Fantasy and the Numinous

In comments to my post on Ambiguity in Fantasy, Ursula asked

I’m curious how your observations in this post mesh with your earlier observations of fantasy as being a genre that grapples with the numinous.

That’s a very interesting question.

The short answer is that it all depends what you mean by “the numinous.” I used that precise word for a reason. If I said “fantasy is about magic,” that’s pretty much a tautology, and that’s not what I mean. By “the numinous” I don’t mean magic as it can be codified in a magic system, I mean the kind of thing that genuinely makes you feel awe. Anything can be numinous, and anything can be mundane. You can have a numinous pencil and a mundane god, it’s all in how you write about it. It seemed to me that what united fantasy as a genre was that pretty much all fantasy tries to write about the numinous, from one direction or another, and with varying degrees of success. This definition allows you to separate fantasy from science fiction along different lines from the way the usual definitions do, and that was also interesting to me. It’s not very useful to package Rendezvous with Rama as fantasy, but it’s closer emotionally to The King of Elfland’s Daughter than the covers would suggest. Similarly, Darkover and the Vlad books become solidly SF—and that’s OK, that’s interesting. This is a definition of genre by how it makes you feel—and hey, it works for horror.

I first came up with this definition of fantasy when I was talking about Susanna Clarke’s wonderful and magnificent Jonathan Strange and Mr Norrell. That book has a lot of magic in it, and a lot about people learning magic, but it’s also about the process of magic starting off as numinous and becoming familiar, and as each piece becomes familiar further regions of the numinous open up. Mr Norrell’s real magic begins as the numinous, and then Jonathan Strange’s magic is, and then both of their magics are petty and accepted and it’s Faerie in contrast that’s numinous, and she just keeps on going. I remain deeply impressed by the book, and I’ve never read anything else like it. At the time I read it, I said most of us were building sandcastles on the beach and then Clarke came along and raised up a great castle out of sea.

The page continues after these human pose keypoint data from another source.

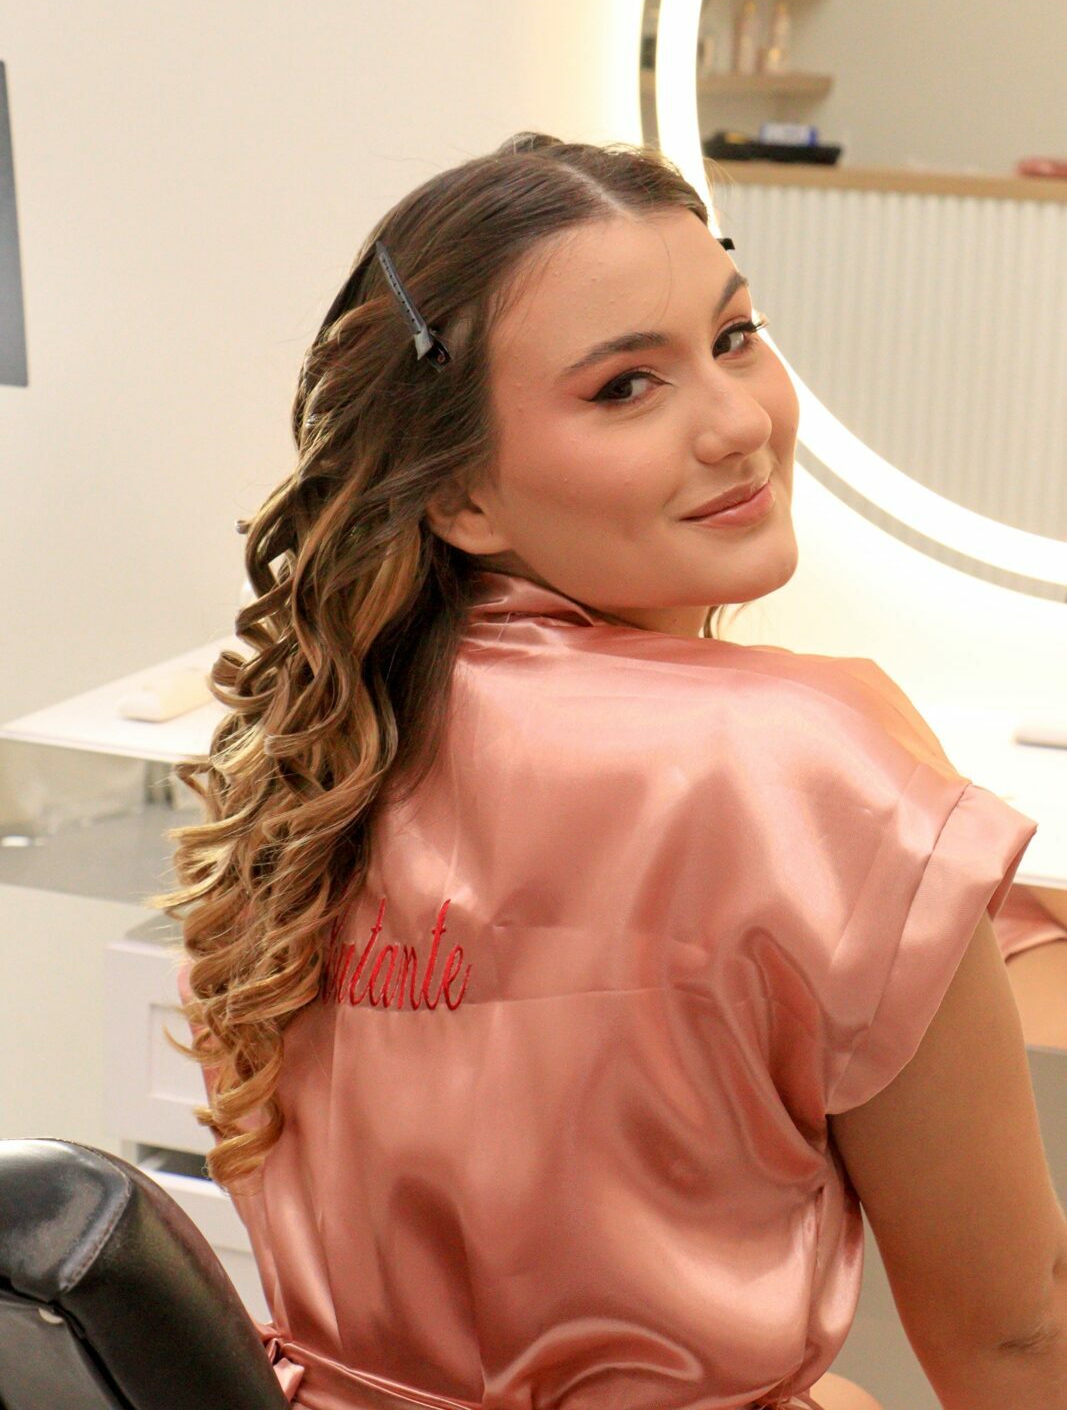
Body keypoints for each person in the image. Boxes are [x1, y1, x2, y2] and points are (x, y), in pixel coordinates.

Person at [159, 134, 1067, 1410]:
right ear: (461, 495)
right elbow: (1015, 1335)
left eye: (734, 338)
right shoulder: (800, 762)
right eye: (625, 387)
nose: (738, 422)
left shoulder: (313, 757)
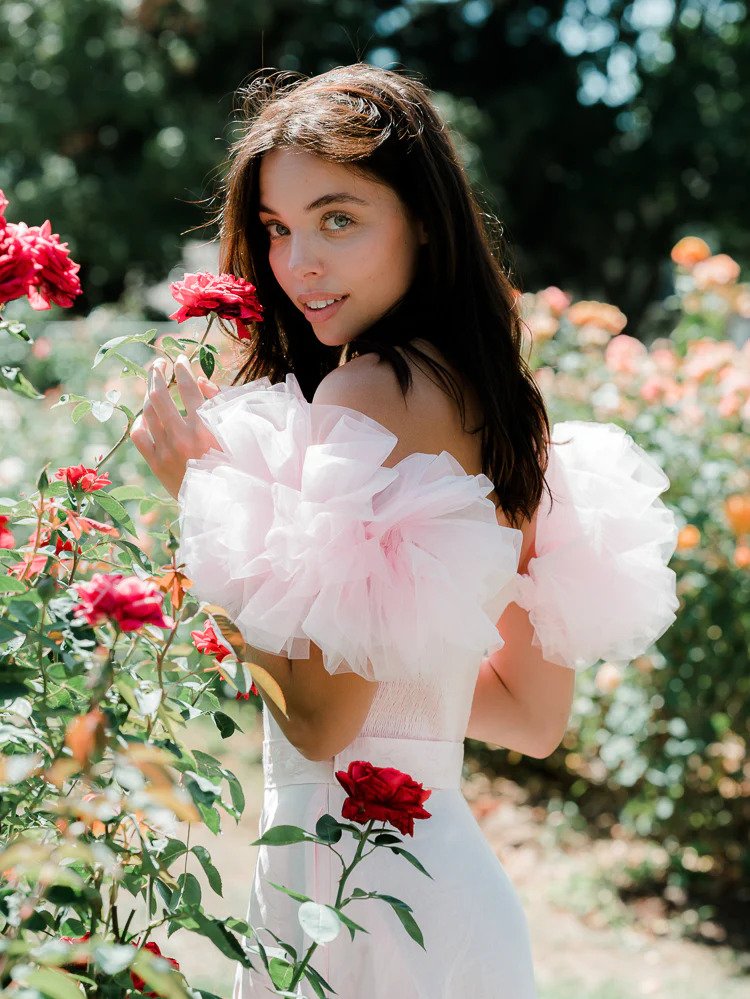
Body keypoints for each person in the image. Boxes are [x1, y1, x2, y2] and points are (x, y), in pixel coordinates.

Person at [132, 64, 679, 999]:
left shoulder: (369, 393)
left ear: (423, 216)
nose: (299, 262)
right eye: (277, 228)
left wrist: (205, 503)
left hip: (355, 901)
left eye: (338, 218)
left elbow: (316, 726)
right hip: (442, 906)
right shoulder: (506, 410)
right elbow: (529, 715)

Most fantasy does the “realist magicism” thing of integrating the magic into the worldbuilding. It’s science fictional, it is a science fiction technique, and yet with that done, fantasy’s still working on the numinous. Daniel Abraham has this solid solid world with the magic and the magic’s price worked out and integrated and realistic and yet there’s a passage in An Autumn War where someone’s actually doing magic that made the hair stand up on my neck.

There’s a tendency for fantasy writers to do magic as something—magic as creativity, magic as academia, magic as cooking, where you take the way the real thing works and have magic work that way. There really ought to be more ways, and more interesting ways, of doing magic—Justine Larbalestier’s magic as math really stands out for its originality. Larbalestier makes the math numinous, which is wonderful.

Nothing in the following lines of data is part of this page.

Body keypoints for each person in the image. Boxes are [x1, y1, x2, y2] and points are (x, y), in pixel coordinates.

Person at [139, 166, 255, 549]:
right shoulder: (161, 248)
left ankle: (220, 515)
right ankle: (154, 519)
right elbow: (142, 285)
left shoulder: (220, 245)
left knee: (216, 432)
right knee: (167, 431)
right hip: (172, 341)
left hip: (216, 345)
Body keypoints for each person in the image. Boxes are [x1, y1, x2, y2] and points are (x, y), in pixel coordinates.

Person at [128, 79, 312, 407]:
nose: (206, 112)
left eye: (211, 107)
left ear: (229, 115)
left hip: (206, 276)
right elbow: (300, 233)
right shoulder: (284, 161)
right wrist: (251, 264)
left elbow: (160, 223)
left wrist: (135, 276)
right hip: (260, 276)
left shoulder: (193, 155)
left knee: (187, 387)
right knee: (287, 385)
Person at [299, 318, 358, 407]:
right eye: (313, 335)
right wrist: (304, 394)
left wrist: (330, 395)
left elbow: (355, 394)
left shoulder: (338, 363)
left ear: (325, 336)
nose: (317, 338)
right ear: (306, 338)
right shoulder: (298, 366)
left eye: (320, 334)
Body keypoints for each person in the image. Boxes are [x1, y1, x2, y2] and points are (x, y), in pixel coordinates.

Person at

So, back to ambiguity. I think this is orthogonal. I don’t think how numinous something is reflects at all on how clear-cut it is. The numinous isn’t controlled or manipulated, it creates awe in the reader.

But ignoring this definition, and taking it just to mean magic, what Ursula says is very interesting:

Possibly that worldbuilding that incorporates the magical/numinous into the world that is built would lend itself to ambiguity, while worldbuilding that makes the magical/numinous a tool to be used in otherwise conventional conflict would tend towards less ambiguity.

This because if the magical/numinous is out in the world, the protagonists would have to struggle to control/understand it as part of the plot’s conflict. The magic or the gods are out there, and the protagonists must learn to deal with it. It has its own nature: the laws of nature, the will of the gods, etc. A Big Bad, or a clear good vs. evil would distract protagonists from having to learn to understand and work with the power that’s out there,within the limits of nature/consent from that outside power.

On the other hand, if it is a tool used by characters, it will be under their control (or potentially under their control if they study properly), and therefore the conflict must be elsewhere – with a political rival, a Big Bad, etc. Not that there couldn’t be ambiguity in that conflict, but rather that this type of conflict would be open to moral clarity in a way that learning to understand and control nature (even if that nature is magical/numinous) isn’t.

If the numinous is a tool, then you have a two-way conflict, between protagonist and antagonist. But if the numinous is a power in its own right, you’ll have a three way conflict, protagonist with the numinous, learning to understand it, and protagonist with antagonist, with the protagonist working with the numinous in a cooperative way to defeat the antagonist.

This really can be the case with magic, and I can think of examples. If magic is good or evil, or if there are good and evil kinds of magic, it defines where you stand in relation to it and affects ambiguity.

This also, the last paragraph there especially, reflects interestingly on An Autumn War, where the protagonists of the earlier novels have been keeping magic as a commercial advantage and a sheathed threat to the rest of the world, and then in that volume we see a protagonist from another country who is quite convinced that his quest to destroy magic is in fact saving the world. This is a book with high ambiguity and with magic itself in a very ambiguous position.